(Stored records)
⁂

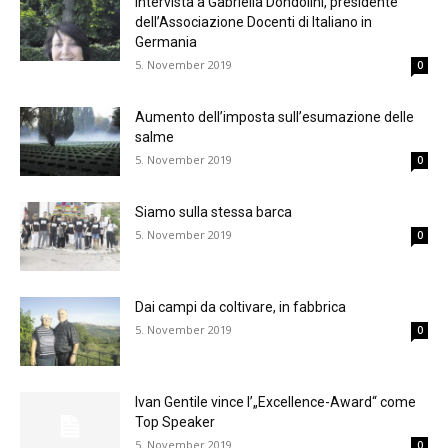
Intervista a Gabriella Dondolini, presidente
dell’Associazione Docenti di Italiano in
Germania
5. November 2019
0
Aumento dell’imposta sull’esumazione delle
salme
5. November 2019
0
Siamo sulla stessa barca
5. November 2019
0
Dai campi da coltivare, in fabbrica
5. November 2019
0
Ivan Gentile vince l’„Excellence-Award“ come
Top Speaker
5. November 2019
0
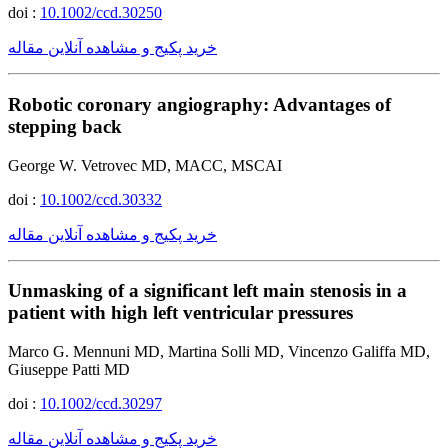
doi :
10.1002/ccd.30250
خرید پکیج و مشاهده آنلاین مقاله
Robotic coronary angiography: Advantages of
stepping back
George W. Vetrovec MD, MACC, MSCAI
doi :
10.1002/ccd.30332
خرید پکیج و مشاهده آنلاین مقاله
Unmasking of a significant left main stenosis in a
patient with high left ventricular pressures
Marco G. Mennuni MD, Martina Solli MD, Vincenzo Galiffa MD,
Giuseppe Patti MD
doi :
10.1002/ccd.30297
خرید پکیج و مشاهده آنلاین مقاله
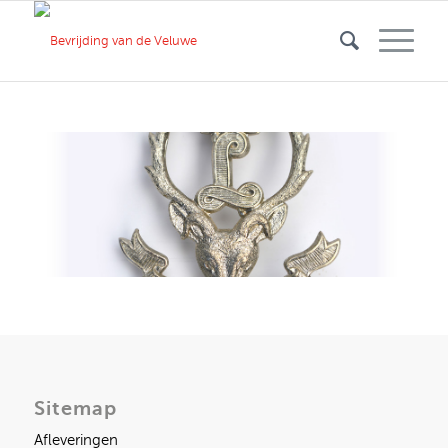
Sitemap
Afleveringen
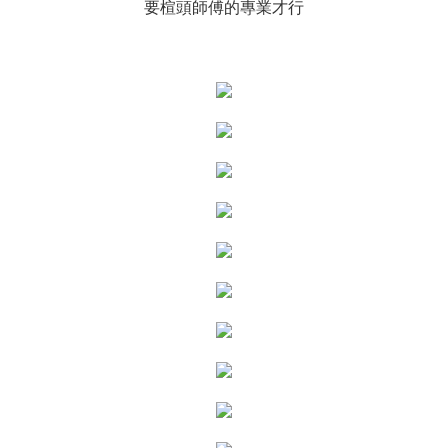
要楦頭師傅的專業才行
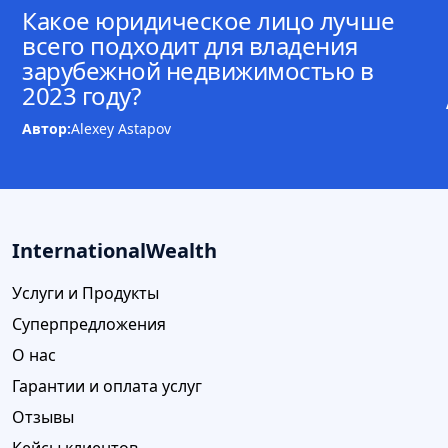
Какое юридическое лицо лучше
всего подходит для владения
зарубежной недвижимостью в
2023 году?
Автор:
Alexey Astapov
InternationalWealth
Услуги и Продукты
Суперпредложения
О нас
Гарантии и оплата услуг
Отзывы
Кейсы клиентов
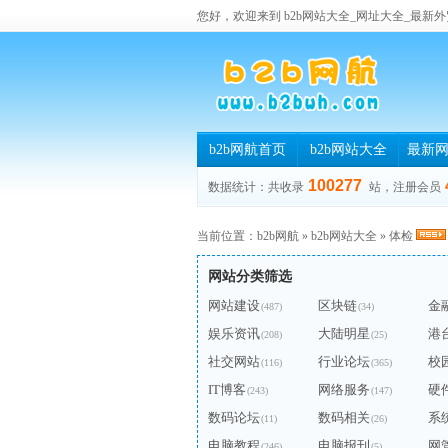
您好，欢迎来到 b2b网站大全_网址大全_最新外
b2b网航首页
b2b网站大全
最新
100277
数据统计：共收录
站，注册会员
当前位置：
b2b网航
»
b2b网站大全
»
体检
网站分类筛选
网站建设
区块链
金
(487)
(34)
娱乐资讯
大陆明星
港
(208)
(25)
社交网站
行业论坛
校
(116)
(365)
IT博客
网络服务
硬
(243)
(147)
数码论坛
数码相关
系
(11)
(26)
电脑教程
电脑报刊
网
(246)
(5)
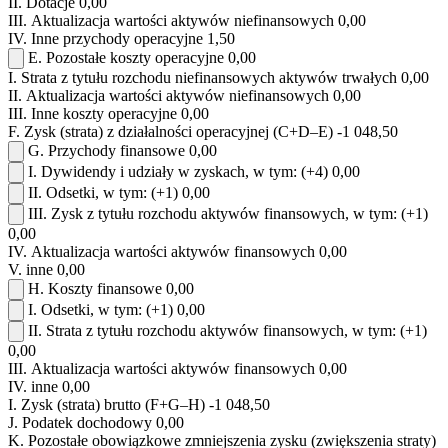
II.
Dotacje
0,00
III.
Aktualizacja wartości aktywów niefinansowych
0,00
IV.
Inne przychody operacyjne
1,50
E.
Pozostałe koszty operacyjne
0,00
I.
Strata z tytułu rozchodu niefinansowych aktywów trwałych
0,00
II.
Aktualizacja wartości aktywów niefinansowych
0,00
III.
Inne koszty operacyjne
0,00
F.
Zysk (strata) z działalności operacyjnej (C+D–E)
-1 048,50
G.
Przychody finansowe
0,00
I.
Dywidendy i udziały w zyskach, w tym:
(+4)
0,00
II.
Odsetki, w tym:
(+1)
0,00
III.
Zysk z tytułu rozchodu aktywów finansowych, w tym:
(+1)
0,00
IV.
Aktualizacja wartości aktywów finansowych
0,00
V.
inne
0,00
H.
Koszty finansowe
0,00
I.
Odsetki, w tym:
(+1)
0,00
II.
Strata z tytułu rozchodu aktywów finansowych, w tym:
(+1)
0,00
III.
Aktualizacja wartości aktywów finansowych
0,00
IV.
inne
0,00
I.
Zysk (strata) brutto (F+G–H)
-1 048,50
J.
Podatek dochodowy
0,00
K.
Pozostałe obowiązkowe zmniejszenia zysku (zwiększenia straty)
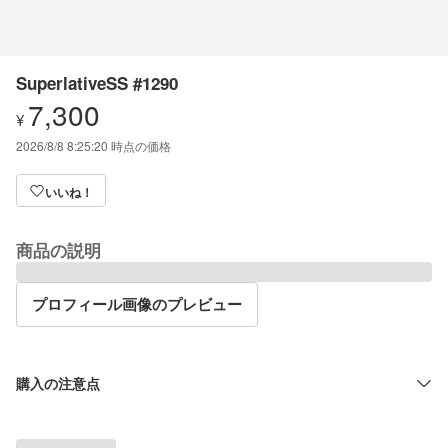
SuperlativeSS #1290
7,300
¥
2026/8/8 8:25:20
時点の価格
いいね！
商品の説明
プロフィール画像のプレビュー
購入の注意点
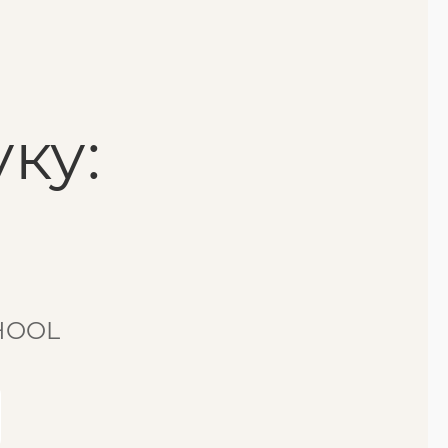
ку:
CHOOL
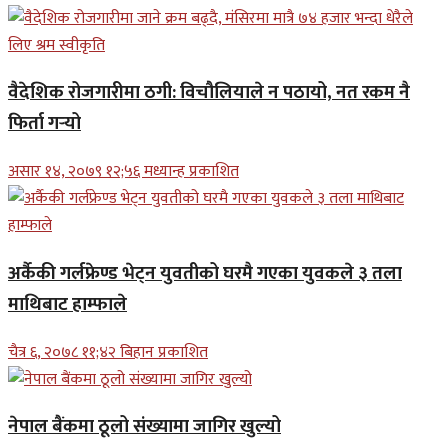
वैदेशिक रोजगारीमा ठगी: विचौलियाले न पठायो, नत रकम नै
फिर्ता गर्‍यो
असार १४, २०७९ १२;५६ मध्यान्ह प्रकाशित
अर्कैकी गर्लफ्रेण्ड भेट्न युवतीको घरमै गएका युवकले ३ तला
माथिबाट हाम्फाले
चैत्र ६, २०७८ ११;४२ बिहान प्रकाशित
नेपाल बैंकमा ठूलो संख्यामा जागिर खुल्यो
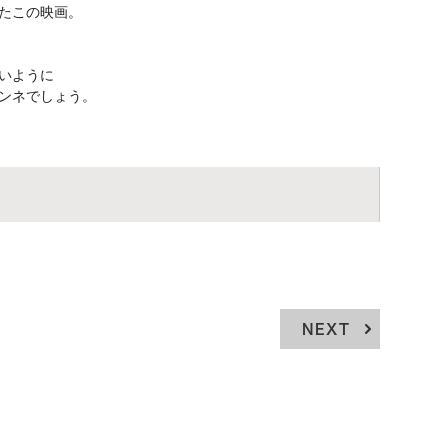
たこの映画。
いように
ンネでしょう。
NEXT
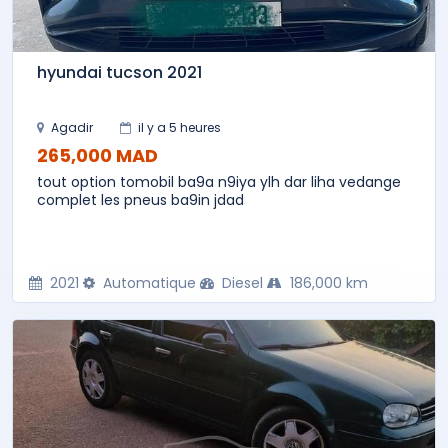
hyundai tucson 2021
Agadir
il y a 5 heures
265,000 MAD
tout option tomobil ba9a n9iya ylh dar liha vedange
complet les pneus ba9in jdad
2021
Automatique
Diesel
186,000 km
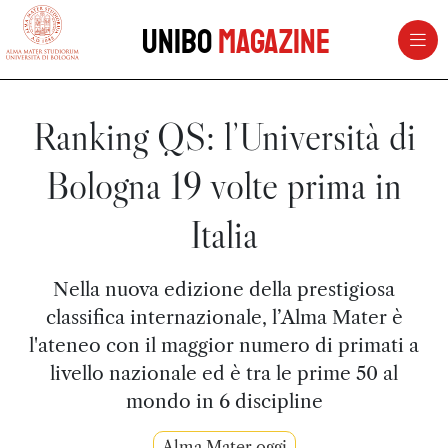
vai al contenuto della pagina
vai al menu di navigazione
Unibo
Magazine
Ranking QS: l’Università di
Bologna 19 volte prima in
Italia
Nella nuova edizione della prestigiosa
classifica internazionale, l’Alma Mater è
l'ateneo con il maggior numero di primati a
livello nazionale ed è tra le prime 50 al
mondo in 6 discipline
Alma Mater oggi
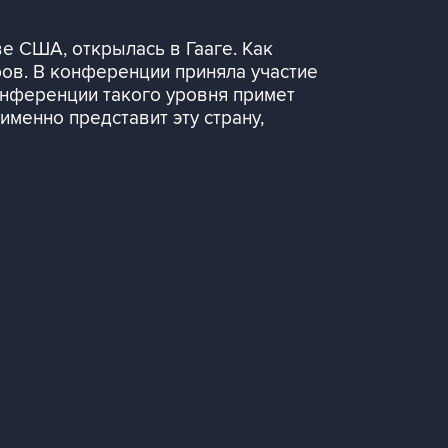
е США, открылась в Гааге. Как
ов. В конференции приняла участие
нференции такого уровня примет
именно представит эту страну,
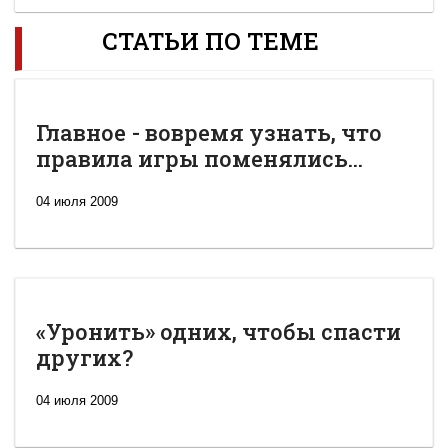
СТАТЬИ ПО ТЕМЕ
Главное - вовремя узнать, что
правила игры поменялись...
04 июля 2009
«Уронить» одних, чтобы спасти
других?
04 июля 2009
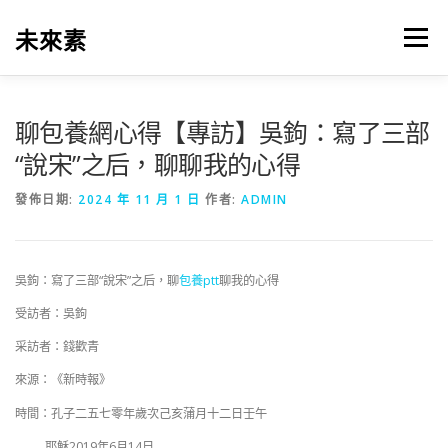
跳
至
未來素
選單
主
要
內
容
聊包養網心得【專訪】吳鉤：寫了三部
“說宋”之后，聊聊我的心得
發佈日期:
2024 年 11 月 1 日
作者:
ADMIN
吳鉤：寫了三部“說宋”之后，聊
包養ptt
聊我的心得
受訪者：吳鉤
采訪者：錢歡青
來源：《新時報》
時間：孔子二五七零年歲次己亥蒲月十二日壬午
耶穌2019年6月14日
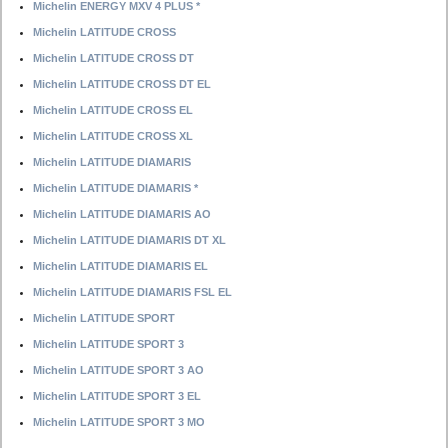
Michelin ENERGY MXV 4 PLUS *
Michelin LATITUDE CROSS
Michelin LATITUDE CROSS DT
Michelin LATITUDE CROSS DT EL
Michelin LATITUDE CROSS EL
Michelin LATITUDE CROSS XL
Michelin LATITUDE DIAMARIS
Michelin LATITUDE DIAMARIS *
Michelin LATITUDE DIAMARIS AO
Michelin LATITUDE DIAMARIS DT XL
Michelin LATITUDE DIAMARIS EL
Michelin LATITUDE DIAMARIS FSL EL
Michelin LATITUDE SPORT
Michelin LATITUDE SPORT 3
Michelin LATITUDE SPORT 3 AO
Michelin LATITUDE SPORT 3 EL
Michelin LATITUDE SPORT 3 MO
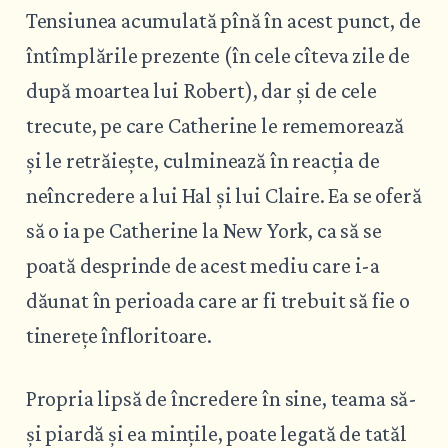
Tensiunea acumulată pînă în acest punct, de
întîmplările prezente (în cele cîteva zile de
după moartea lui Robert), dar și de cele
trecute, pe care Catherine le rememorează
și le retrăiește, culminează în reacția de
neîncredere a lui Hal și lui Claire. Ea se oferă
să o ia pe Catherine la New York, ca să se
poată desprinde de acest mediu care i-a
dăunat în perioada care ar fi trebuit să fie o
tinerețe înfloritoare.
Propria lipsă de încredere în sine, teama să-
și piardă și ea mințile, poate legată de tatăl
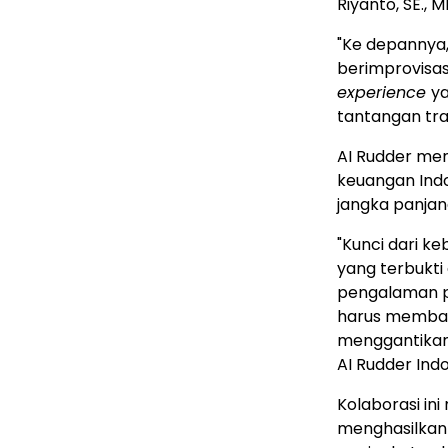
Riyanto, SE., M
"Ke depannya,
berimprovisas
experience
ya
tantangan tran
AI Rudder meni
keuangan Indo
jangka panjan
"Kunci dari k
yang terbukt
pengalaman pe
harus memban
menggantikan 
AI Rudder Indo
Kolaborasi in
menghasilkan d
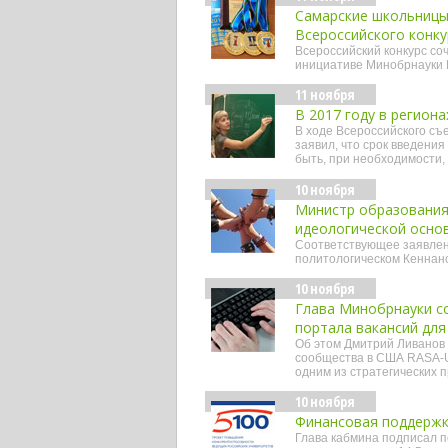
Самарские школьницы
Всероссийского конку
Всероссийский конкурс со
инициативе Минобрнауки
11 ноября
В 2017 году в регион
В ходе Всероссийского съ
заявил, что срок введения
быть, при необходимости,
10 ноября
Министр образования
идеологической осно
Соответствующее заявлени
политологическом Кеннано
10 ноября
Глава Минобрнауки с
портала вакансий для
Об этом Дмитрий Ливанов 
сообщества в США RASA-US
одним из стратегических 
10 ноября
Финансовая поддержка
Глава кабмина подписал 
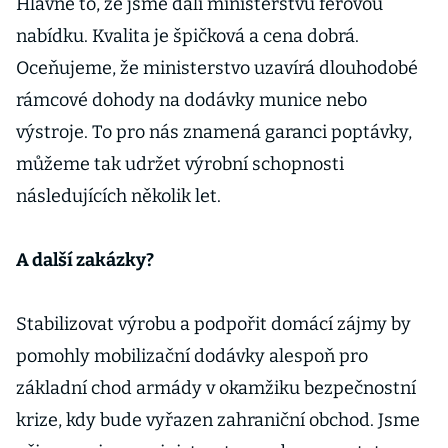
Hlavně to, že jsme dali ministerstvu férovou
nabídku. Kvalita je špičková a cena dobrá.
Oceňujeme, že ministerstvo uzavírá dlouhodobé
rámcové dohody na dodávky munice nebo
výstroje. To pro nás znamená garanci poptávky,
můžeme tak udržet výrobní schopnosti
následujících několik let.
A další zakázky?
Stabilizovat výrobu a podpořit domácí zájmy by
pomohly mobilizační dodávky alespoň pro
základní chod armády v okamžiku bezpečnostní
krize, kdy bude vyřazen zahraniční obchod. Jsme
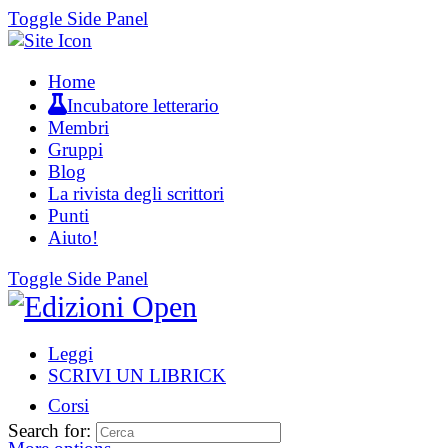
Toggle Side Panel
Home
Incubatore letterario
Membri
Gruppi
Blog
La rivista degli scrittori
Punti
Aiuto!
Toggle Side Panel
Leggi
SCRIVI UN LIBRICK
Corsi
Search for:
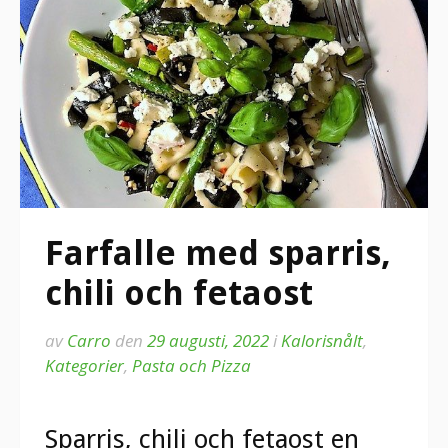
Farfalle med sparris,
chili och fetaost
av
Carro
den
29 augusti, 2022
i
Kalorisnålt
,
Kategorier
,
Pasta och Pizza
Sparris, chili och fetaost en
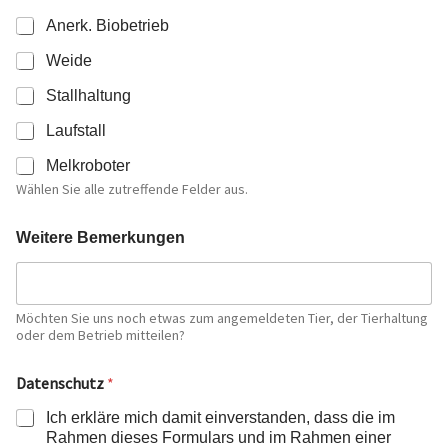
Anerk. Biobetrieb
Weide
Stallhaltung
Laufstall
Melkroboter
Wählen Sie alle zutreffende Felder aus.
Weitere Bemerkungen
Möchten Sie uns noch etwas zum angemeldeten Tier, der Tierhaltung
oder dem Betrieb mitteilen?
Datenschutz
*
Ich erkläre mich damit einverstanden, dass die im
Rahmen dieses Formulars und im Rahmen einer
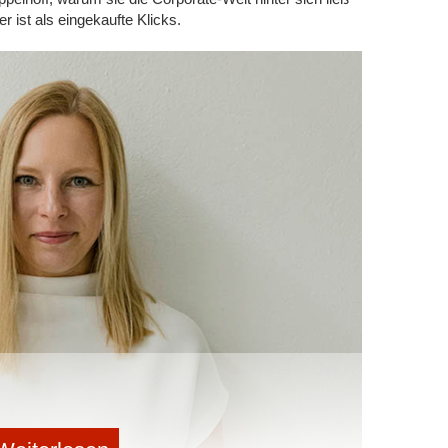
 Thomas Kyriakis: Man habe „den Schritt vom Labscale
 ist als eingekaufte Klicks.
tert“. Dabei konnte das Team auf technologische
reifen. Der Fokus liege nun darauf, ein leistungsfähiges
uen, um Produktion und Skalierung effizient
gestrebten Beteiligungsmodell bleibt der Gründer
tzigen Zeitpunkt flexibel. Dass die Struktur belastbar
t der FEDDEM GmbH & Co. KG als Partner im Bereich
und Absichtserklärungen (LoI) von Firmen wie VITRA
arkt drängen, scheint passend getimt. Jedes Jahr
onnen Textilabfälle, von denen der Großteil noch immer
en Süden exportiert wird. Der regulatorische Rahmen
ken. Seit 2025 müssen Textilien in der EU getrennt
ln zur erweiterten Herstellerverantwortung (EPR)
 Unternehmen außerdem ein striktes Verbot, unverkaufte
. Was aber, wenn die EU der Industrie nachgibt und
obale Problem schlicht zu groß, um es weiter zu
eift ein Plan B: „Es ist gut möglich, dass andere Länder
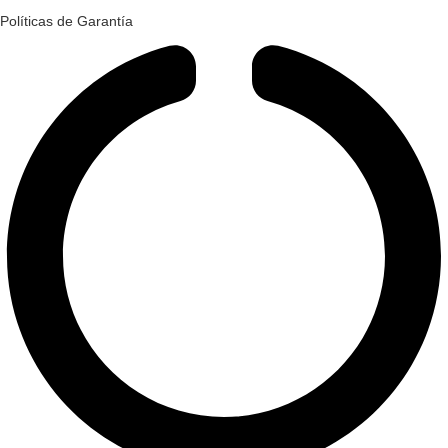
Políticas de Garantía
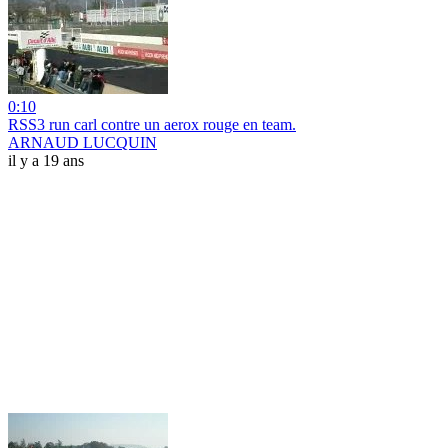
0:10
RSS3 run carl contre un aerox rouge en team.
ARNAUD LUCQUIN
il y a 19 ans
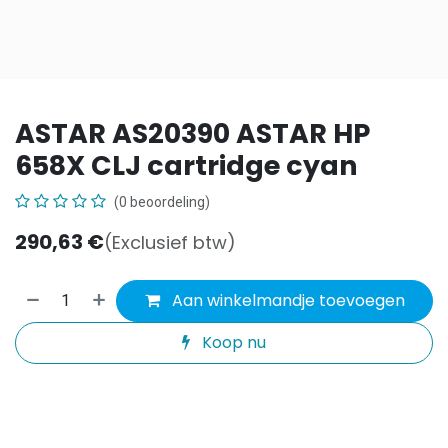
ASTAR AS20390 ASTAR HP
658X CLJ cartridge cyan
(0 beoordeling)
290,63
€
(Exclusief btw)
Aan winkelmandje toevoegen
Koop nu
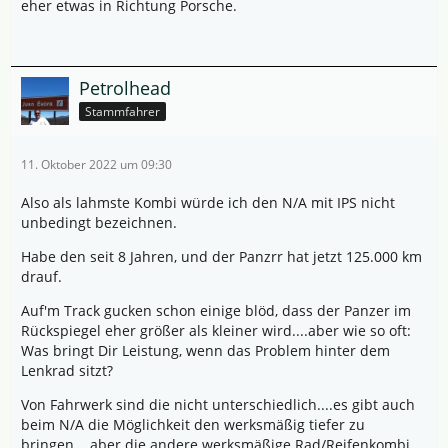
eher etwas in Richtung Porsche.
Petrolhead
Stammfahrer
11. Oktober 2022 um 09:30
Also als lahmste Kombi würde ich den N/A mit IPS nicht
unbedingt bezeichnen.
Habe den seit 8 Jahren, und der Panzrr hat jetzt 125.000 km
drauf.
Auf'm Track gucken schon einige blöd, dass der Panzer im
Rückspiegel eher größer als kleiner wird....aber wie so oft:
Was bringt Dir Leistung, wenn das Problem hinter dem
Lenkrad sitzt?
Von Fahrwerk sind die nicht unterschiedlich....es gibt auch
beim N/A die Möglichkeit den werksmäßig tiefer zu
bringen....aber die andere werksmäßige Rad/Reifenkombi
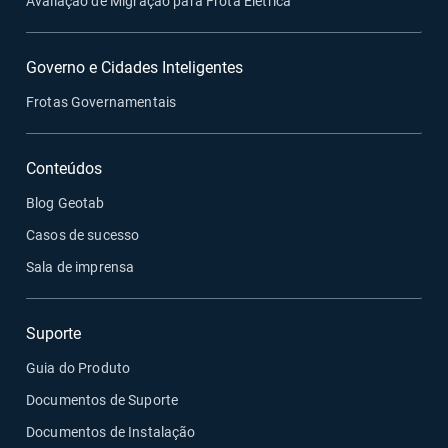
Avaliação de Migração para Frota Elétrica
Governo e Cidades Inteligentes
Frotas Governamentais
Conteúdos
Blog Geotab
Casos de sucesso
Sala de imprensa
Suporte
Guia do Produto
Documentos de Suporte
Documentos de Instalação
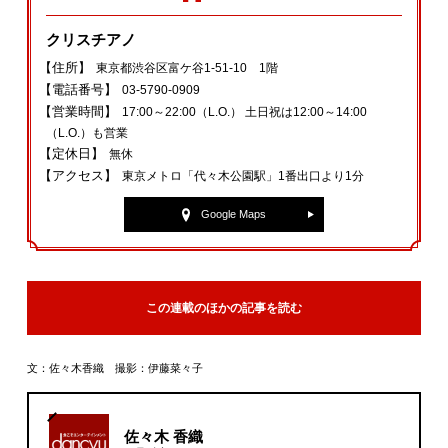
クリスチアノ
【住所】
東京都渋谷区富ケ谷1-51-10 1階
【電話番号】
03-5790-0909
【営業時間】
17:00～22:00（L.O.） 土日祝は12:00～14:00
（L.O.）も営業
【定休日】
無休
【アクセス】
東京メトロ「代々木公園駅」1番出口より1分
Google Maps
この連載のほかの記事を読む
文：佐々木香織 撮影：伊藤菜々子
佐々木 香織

⁂

Work request — Filter the records above and return every line that holds the word "Catherine".

Answer —
trecute, pe care Catherine le rememorează
să o ia pe Catherine la New York, ca să se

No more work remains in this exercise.